SELECT first_name, last_name
FROM   persons
WHERE  age = ${int4}

It might look like not a big win at saving keystrokes, but there are few things to consider:

• Everything comes from a single source of truth, e.g. if you changed a column name in Postgres - you don't have to go over all your queries to find where it was used
• It adds compile-time safety at operations as well, e.g. only columns of type Boolean have isTrue or isFalse operations and only LocalDateTime have currentTimestamp operation
• In future we should be able to combine Fragments coming from different sources:

Person.table.count.fragment ~ sql" WHERE ${age.eql}"
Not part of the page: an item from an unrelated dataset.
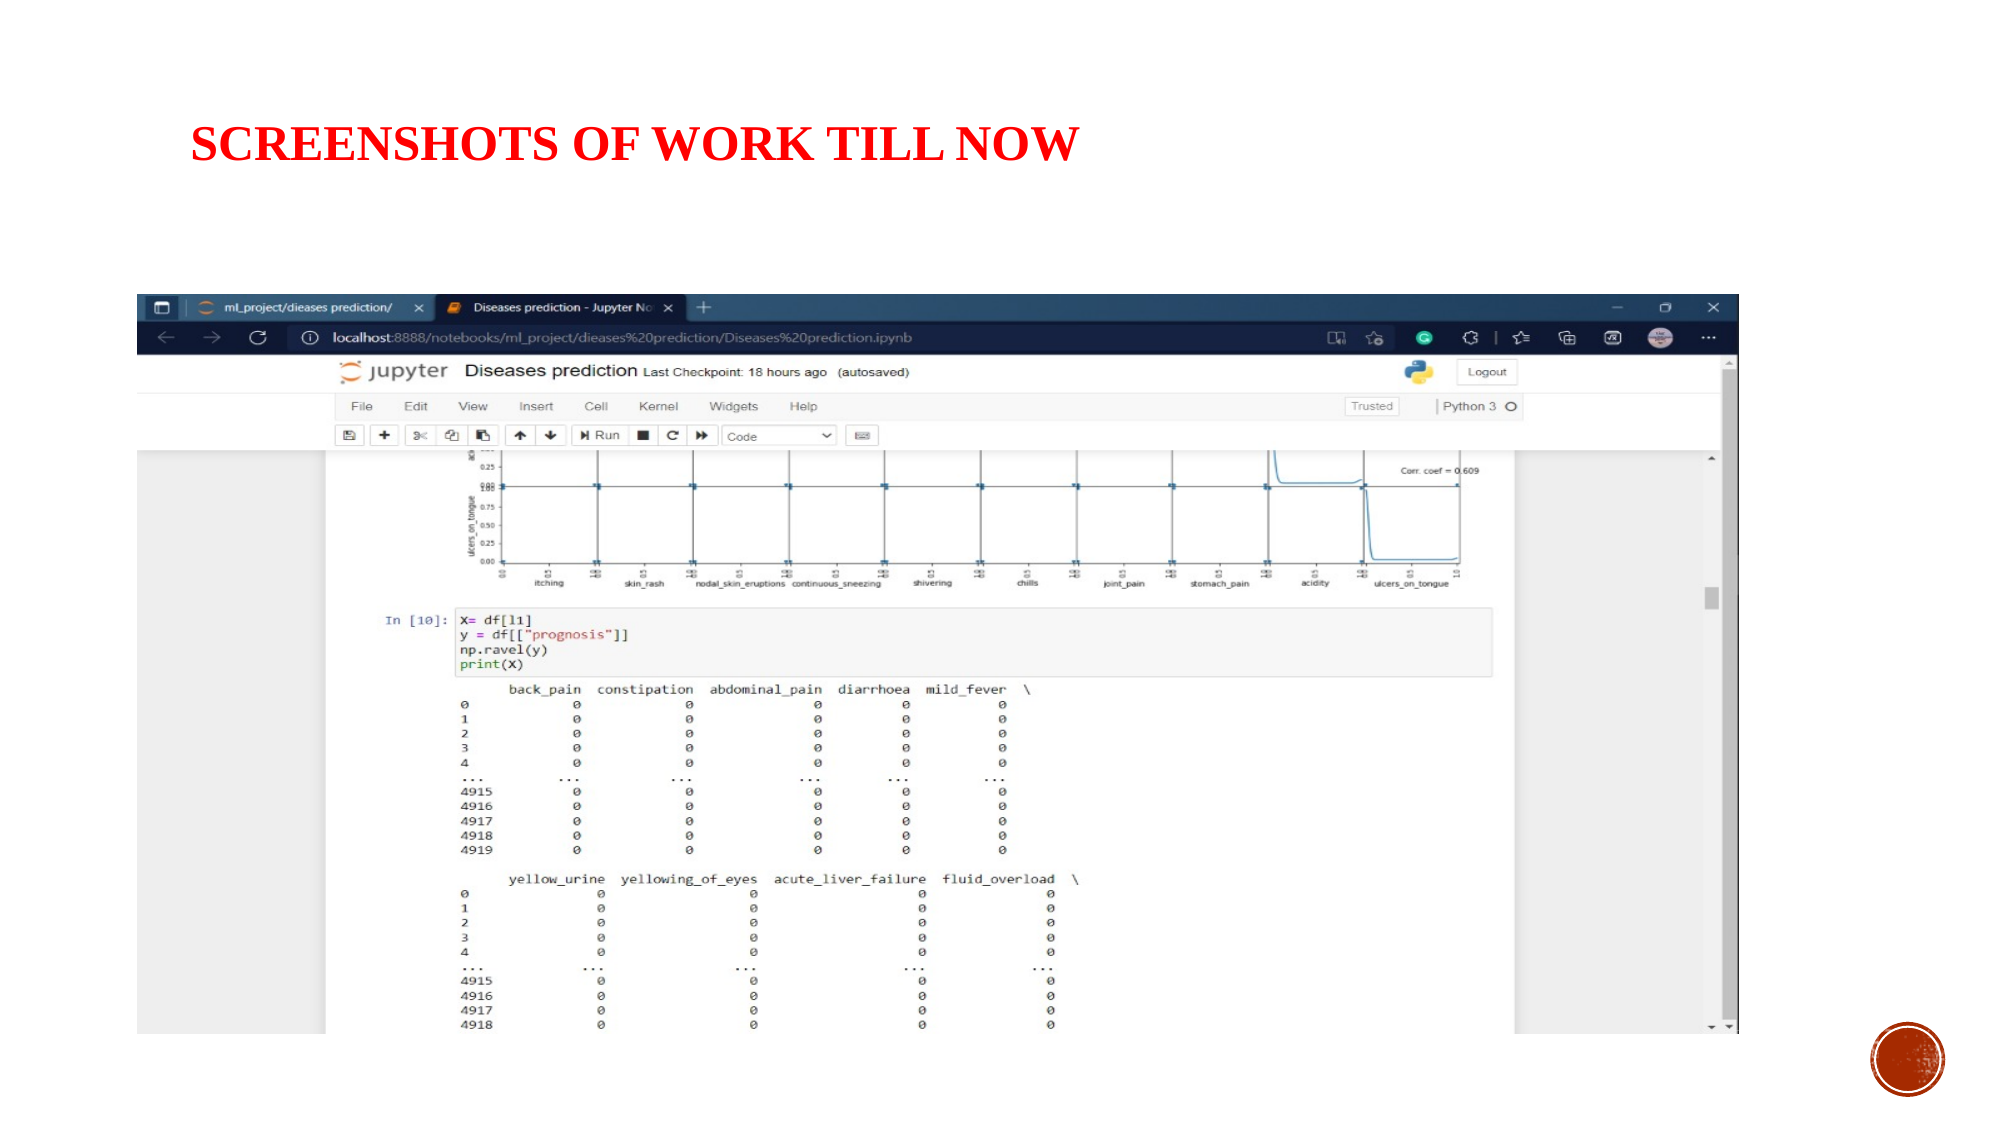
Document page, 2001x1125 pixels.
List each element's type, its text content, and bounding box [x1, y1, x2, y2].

title Screenshots of Work till Now [175, 79, 1826, 344]
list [144, 296, 1738, 1032]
skunk-tables is at its 0.0.x stage. The API will change a lot and in a very breaking ways until at least 0.1.0. Everyone is welcome to explore what we can do here.

Next steps:

• Joins
• Updates
• Table creation
• Better complie-time error messages (God bless you if you make a typo on 1 Table now)
• Make Query monadic
• Migrate to better designed ADTs for queries instead of Fragment mungling

There are quite a bit of libraries with overlapping functionality:

• zio-protoquill is the closest in spirit. Way more reliable and featureful, written by way smarter people. In fact, in most of the cases you should use zio-protoquill. Perhaps, unless you don't want to bring ZIO dependency.
• blaireau is another very close analog, but written for Scala 2 and using Shapeless. Also not actively maintained.

The Skunk Tables is copyright 2023-2024 Foldables Ltd.

Licensed under the Apache License, Version 2.0 (the "License"); you may not use this software except in compliance with the License.

Unless required by applicable law or agreed to in writing, software distributed under the License is distributed on an "AS IS" BASIS, WITHOUT WARRANTIES OR CONDITIONS OF ANY KIND, either express or implied. See the License for the specific language governing permissions and limitations under the License.